No doubt they have a lot of evidence. This is a well-researched piece. Overall, it's negative physiologically, but you've got to weigh against the fact that it's doing all these positive functions: it's ramping up creativity, it's helping people cooperate, it's helping people relax at the end of the day, it's helping people overcome intimacy problems.
It's got all these functions in society, and I think our public discussions about alcohol have been really impoverished. It may be the case that once you take into account all those functions, you still say no — you know, the costs are too high. And as I say at the end of the book, that's a perfectly reasonable position to take, but you need to actually have all of the data.

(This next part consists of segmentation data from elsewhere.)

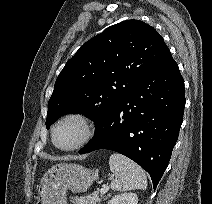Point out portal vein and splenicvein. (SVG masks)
<instances>
[{
  "mask_svg": "<svg viewBox=\"0 0 212 204\" xmlns=\"http://www.w3.org/2000/svg\"><path fill=\"white\" fill-rule=\"evenodd\" d=\"M109 190V187L107 185H103L100 189V194H105Z\"/></svg>",
  "mask_w": 212,
  "mask_h": 204,
  "instance_id": "18ae733b",
  "label": "portal vein and splenic vein"
}]
</instances>
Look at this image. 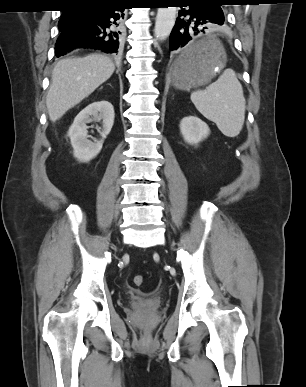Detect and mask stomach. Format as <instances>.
<instances>
[{"instance_id":"obj_1","label":"stomach","mask_w":306,"mask_h":387,"mask_svg":"<svg viewBox=\"0 0 306 387\" xmlns=\"http://www.w3.org/2000/svg\"><path fill=\"white\" fill-rule=\"evenodd\" d=\"M196 48H202L204 52L183 64L182 56ZM226 60L224 48L213 36L196 41L175 61L172 69L173 85L176 89L186 91L205 85L215 77L216 69L220 70L225 66Z\"/></svg>"}]
</instances>
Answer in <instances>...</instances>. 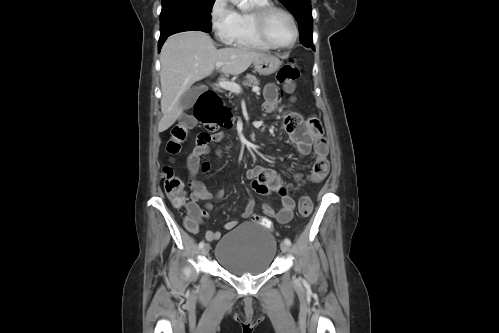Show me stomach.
<instances>
[{
    "label": "stomach",
    "mask_w": 499,
    "mask_h": 333,
    "mask_svg": "<svg viewBox=\"0 0 499 333\" xmlns=\"http://www.w3.org/2000/svg\"><path fill=\"white\" fill-rule=\"evenodd\" d=\"M280 65L281 61L273 55H265L254 61L255 71L263 76H268L275 73Z\"/></svg>",
    "instance_id": "obj_1"
}]
</instances>
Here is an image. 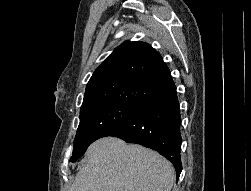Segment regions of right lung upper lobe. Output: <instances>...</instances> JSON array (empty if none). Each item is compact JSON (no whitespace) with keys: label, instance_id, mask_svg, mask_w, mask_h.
<instances>
[{"label":"right lung upper lobe","instance_id":"1","mask_svg":"<svg viewBox=\"0 0 251 191\" xmlns=\"http://www.w3.org/2000/svg\"><path fill=\"white\" fill-rule=\"evenodd\" d=\"M174 86L161 55L144 42L117 47L90 78L81 111L111 102L144 106Z\"/></svg>","mask_w":251,"mask_h":191}]
</instances>
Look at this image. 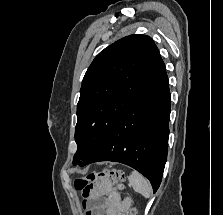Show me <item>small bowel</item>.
<instances>
[{
	"label": "small bowel",
	"instance_id": "c3829d8e",
	"mask_svg": "<svg viewBox=\"0 0 223 215\" xmlns=\"http://www.w3.org/2000/svg\"><path fill=\"white\" fill-rule=\"evenodd\" d=\"M85 196L88 207L86 215H126L131 206V200H122L108 178L95 182Z\"/></svg>",
	"mask_w": 223,
	"mask_h": 215
}]
</instances>
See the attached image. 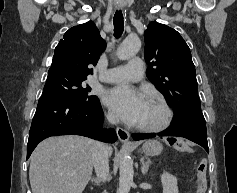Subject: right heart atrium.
<instances>
[{"label": "right heart atrium", "instance_id": "right-heart-atrium-1", "mask_svg": "<svg viewBox=\"0 0 237 193\" xmlns=\"http://www.w3.org/2000/svg\"><path fill=\"white\" fill-rule=\"evenodd\" d=\"M106 116H107V119L111 122H114L116 120V117L112 112H108Z\"/></svg>", "mask_w": 237, "mask_h": 193}]
</instances>
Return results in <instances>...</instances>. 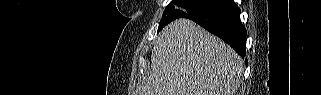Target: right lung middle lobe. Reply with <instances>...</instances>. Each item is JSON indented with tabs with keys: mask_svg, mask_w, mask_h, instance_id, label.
I'll return each instance as SVG.
<instances>
[{
	"mask_svg": "<svg viewBox=\"0 0 321 95\" xmlns=\"http://www.w3.org/2000/svg\"><path fill=\"white\" fill-rule=\"evenodd\" d=\"M213 0H172L165 8L158 32L171 21L186 17L203 8Z\"/></svg>",
	"mask_w": 321,
	"mask_h": 95,
	"instance_id": "1",
	"label": "right lung middle lobe"
}]
</instances>
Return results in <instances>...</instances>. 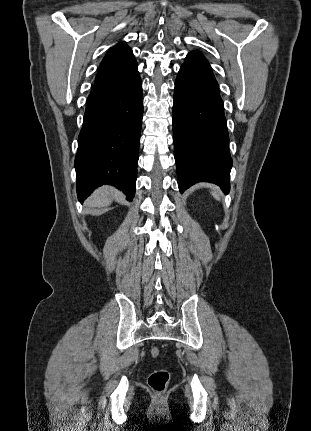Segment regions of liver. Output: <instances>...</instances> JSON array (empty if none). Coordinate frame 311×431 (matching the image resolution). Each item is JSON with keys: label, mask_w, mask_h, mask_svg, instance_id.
<instances>
[{"label": "liver", "mask_w": 311, "mask_h": 431, "mask_svg": "<svg viewBox=\"0 0 311 431\" xmlns=\"http://www.w3.org/2000/svg\"><path fill=\"white\" fill-rule=\"evenodd\" d=\"M114 196L115 190L113 188L102 186V188L95 190L89 200H86V204L89 208H106V206H110L111 202H113Z\"/></svg>", "instance_id": "liver-1"}]
</instances>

It increases your ability to think laterally to make connections you wouldn't otherwise make.- Edward Slingerland
If you were to sit down with the medical minds at The Lancet, what would you most want them to know about the blessings of booze through the ages?
I think I would focus on its role in innovation and creativity. I would tell them stories. So when I talked about the possible connection between alcohol and spontaneity years ago at a talk at a Google campus, the first thing my host did after the talk was take me to their whisky room.
So this is a place they go when they run into a coding problem and they can't get their way around it instead of sitting in front of their computers and just pounding their head against this wall. They go to the whisky room, pour themselves a scotch, they sit in bean bag chairs, and they start talking. There's something special about what happens when humans sit together and gently downregulate their cognitive control by turning down this prefrontal cortex.
I look in the book evidence that it directly increases creativity, so it increases your ability to think laterally to make connections you wouldn't otherwise make. But it's also reducing inhibitions. You might have an idea that you think is dumb that you normally wouldn't share, but you've had a drink or two and you share it, and actually it's not so dumb. Your colleague, who works in another field, says, "Yeah, that actually makes sense based on my research."
So I would say to them, you tell me what the physiological costs are in this particular drinking session, and let's then measure the innovation and productivity gains that came out of it.
It would be great to do a controlled experiment and say, okay, there's another Google campus and they don't have a whisky room, they have a coffee and wheat germ juice room. I'm sure they have both. But I would really like to do an experiment where they only had one or the other. And you know, at the end of two years, we measure innovation and productivity at these two campuses. I think you're going to see that coffee and wheat germ juice do not work the same way.
This Q&A has been edited for length and clarity.